Load our saved model

import mlflow

learner = mlflow.fastai.load_model(model_uri=f"models:/Recommender/latest")

Run predictions for the entire test data set

#retrieve all users and items from the dataloader
total_users, total_items = learner.dls.classes.values()

#remove the first element of each array - will be #na, and convert to dataframes
total_users = pd.DataFrame(np.array(total_users[1:], dtype=str), columns=['user'])
total_items = pd.DataFrame(np.array(total_items[1:], dtype=str), columns=['movie'])

#get the unique set of users from the testing data which we will run predictions for
test_users = pd.DataFrame(test_df['user'].unique(), columns=['user'])

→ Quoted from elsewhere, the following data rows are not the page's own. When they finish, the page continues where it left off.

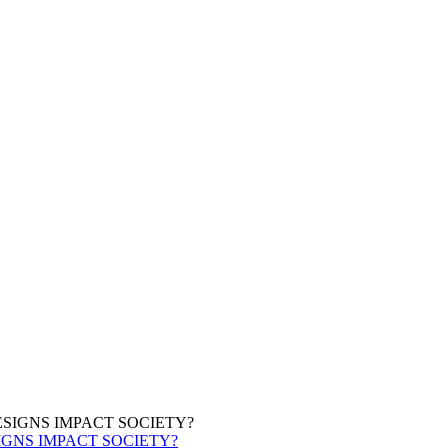
IGNS IMPACT SOCIETY?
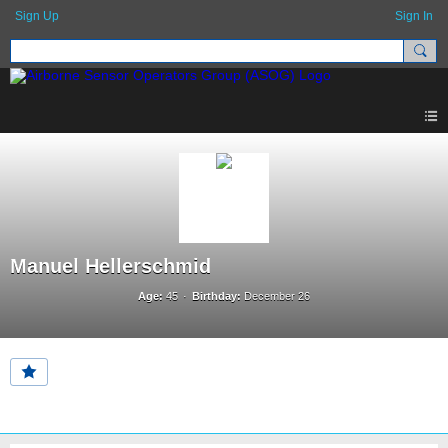
Sign Up
Sign In
Manuel Hellerschmid
Age:
45
Birthday:
December 26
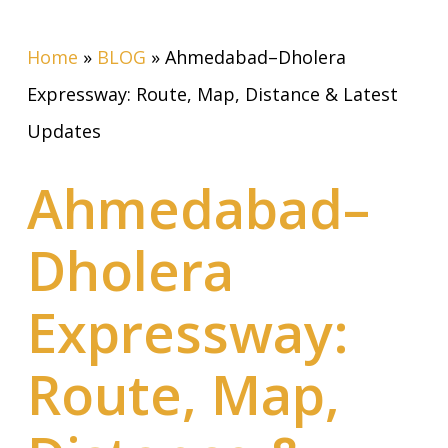
Home
»
BLOG
»
Ahmedabad–Dholera
Expressway: Route, Map, Distance & Latest
Updates
Ahmedabad–
Dholera
Expressway:
Route, Map,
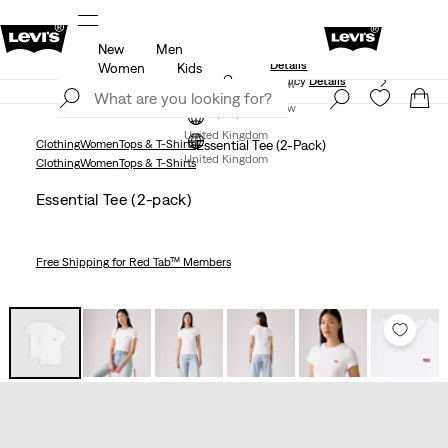
New
Men
Levi's App. The best of Levi’s®, tailored just for you.
Details
Women
Kids
Free Express Shipping* & Return Policy
Details
Join Now
Join Now
United Kingdom
Clothing
Women
Tops & T-Shirts
Essential Tee (2-Pack)
United Kingdom
Clothing
Women
Tops & T-Shirts
Essential Tee (2-pack)
Free Shipping
for Red Tab™ Members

#only include users that exist in both the testing and the training dataset (otherwise we will receive an error when scoring/predicting for users that don't exist in the training data).
test_users = test_users.merge(total_users, how='inner')

#build a 2D array that lists all possible items for each test user
users_items = test_users.merge(total_items, how='cross')

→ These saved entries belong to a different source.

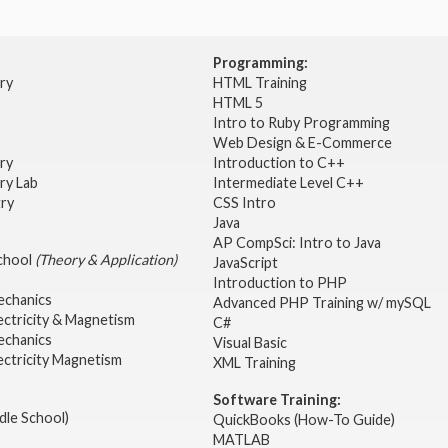
Programming:
try
HTML Training
HTML 5
Intro to Ruby Programming
Web Design & E-Commerce
try
Introduction to C++
ry Lab
Intermediate Level C++
try
CSS Intro
Java
AP CompSci: Intro to Java
School
(Theory & Application)
JavaScript
2
Introduction to PHP
echanics
Advanced PHP Training w/ mySQL
ectricity & Magnetism
C#
echanics
Visual Basic
ectricity Magnetism
XML Training
Software Training:
dle School)
QuickBooks (How-To Guide)
MATLAB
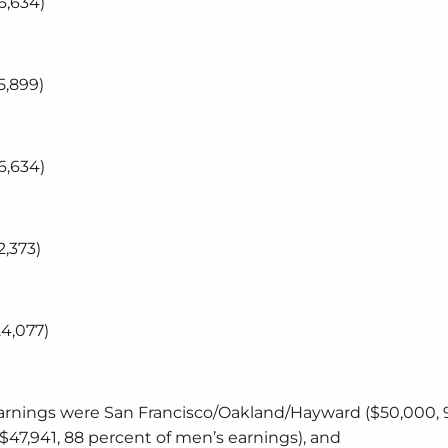
6,634)
5,899)
6,634)
,373)
4,077)
rnings were San Francisco/Oakland/Hayward ($50,000, 
$47,941, 88 percent of men’s earnings), and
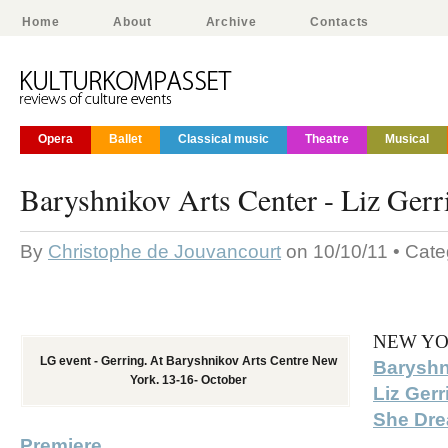
Home
About
Archive
Contacts
Opera
Ballet
Classical music
Theatre
Musical
Baryshnikov Arts Center - Liz Gerr
By
Christophe de Jouvancourt
on 10/10/11 • Cat
NEW YO
LG event - Gerring. At Baryshnikov Arts Centre New
Baryshn
York. 13-16- October
Liz Ger
She Dre
Premiere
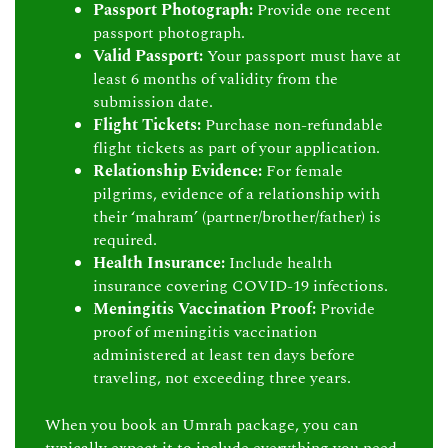
Passport Photograph:
Provide one recent
passport photograph.
Valid Passport:
Your passport must have at
least 6 months of validity from the
submission date.
Flight Tickets:
Purchase non-refundable
flight tickets as part of your application.
Relationship Evidence:
For female
pilgrims, evidence of a relationship with
their ‘mahram’ (partner/brother/father) is
required.
Health Insurance:
Include health
insurance covering COVID-19 infections.
Meningitis Vaccination Proof:
Provide
proof of meningitis vaccination
administered at least ten days before
traveling, not exceeding three years.
When you book an Umrah package, you can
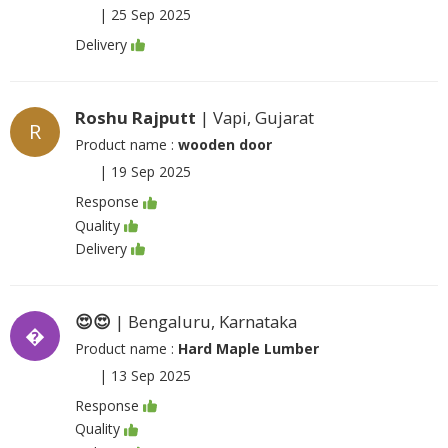
|
25 Sep 2025
Delivery
Roshu Rajputt
| Vapi, Gujarat
R
Product name :
wooden door
|
19 Sep 2025
Response
Quality
Delivery
😍😍
| Bengaluru, Karnataka
�
Product name :
Hard Maple Lumber
|
13 Sep 2025
Response
Quality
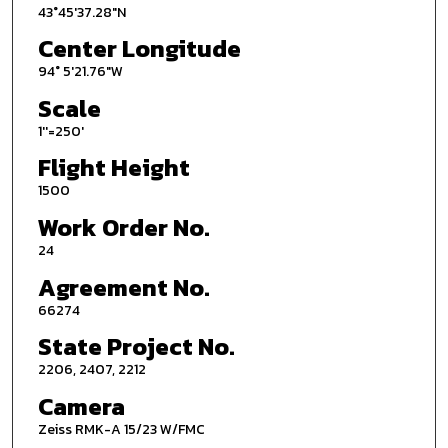
43°45'37.28"N
Center Longitude
94° 5'21.76"W
Scale
1''=250'
Flight Height
1500
Work Order No.
24
Agreement No.
66274
State Project No.
2206, 2407, 2212
Camera
Zeiss RMK-A 15/23 W/FMC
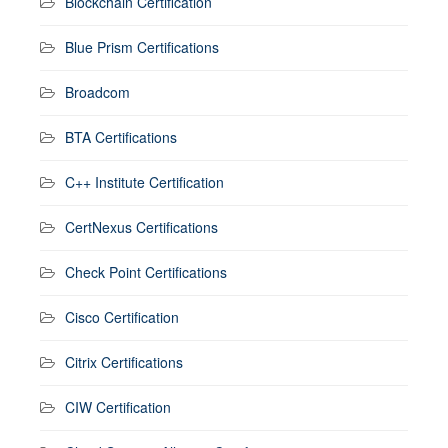
Blockchain Certification
Blue Prism Certifications
Broadcom
BTA Certifications
C++ Institute Certification
CertNexus Certifications
Check Point Certifications
Cisco Certification
Citrix Certifications
CIW Certification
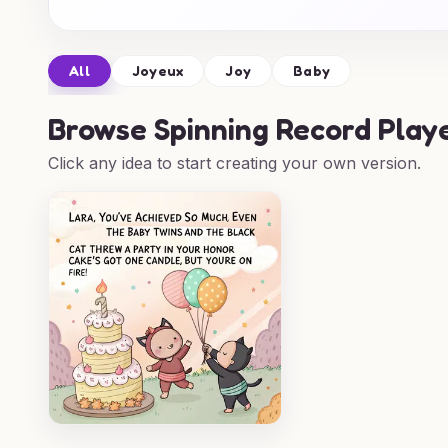
All
Joyeux
Joy
Baby
Browse
Spinning Record Play
Click any idea to start creating your own version.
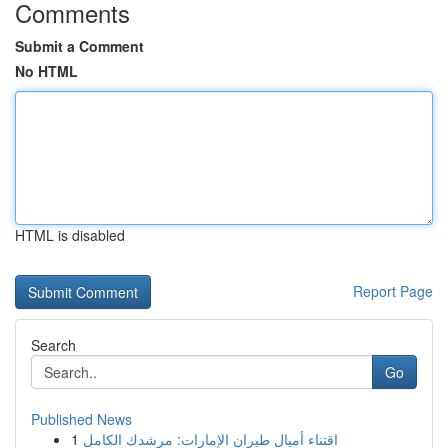
Comments
Submit a Comment
No HTML
HTML is disabled
Report Page
Search
Go
Published News
1
اقتناء أميال طيران الإمارات: مرشدك الكامل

#join user_items dataframe back to the original ratings dataframe and only keep items that the user hasn't rated yet (i.e. rating is null)
test_data = pd.merge(users_items, ratings_df.astype(str), on=['user', 'movie'], how='left')
test_data = test_data[test_data['rating'].isna()][['user', 'movie']]

#Score the testing data to retrieve back predictions
top_k_scores = score(learner, 
                     test_df=test_data,
                     user_col='user', 
                     item_col='movie', 
                     prediction_col='prediction')

#join predictions to movies dataframe to include additional movie information in the prediction (title, genres)
predictions = pd.merge(top_k_scores, movies, left_on='movie', right_on='movie', how='left')

#return all predictions for the test users
predictions

Result from the notebook should look like this: modelPrediction

Test predictions for a single user

user = '95'
predictions[predictions['user'] == user]

modelPrediction2

Conclusion

In conclusion, building a recommendation system with FastAI on Microsoft Fabric is a straightforward process that can significantly enhance user experience by providing personalized content. By following the steps outlined in this guide, you can create a system that not only predicts user preferences but also scales seamlessly with your dataset. With the power of Collaborative Filtering at your fingertips, you’re now equipped to take on the challenge of crafting tailored recommendations that keep users engaged and satisfied.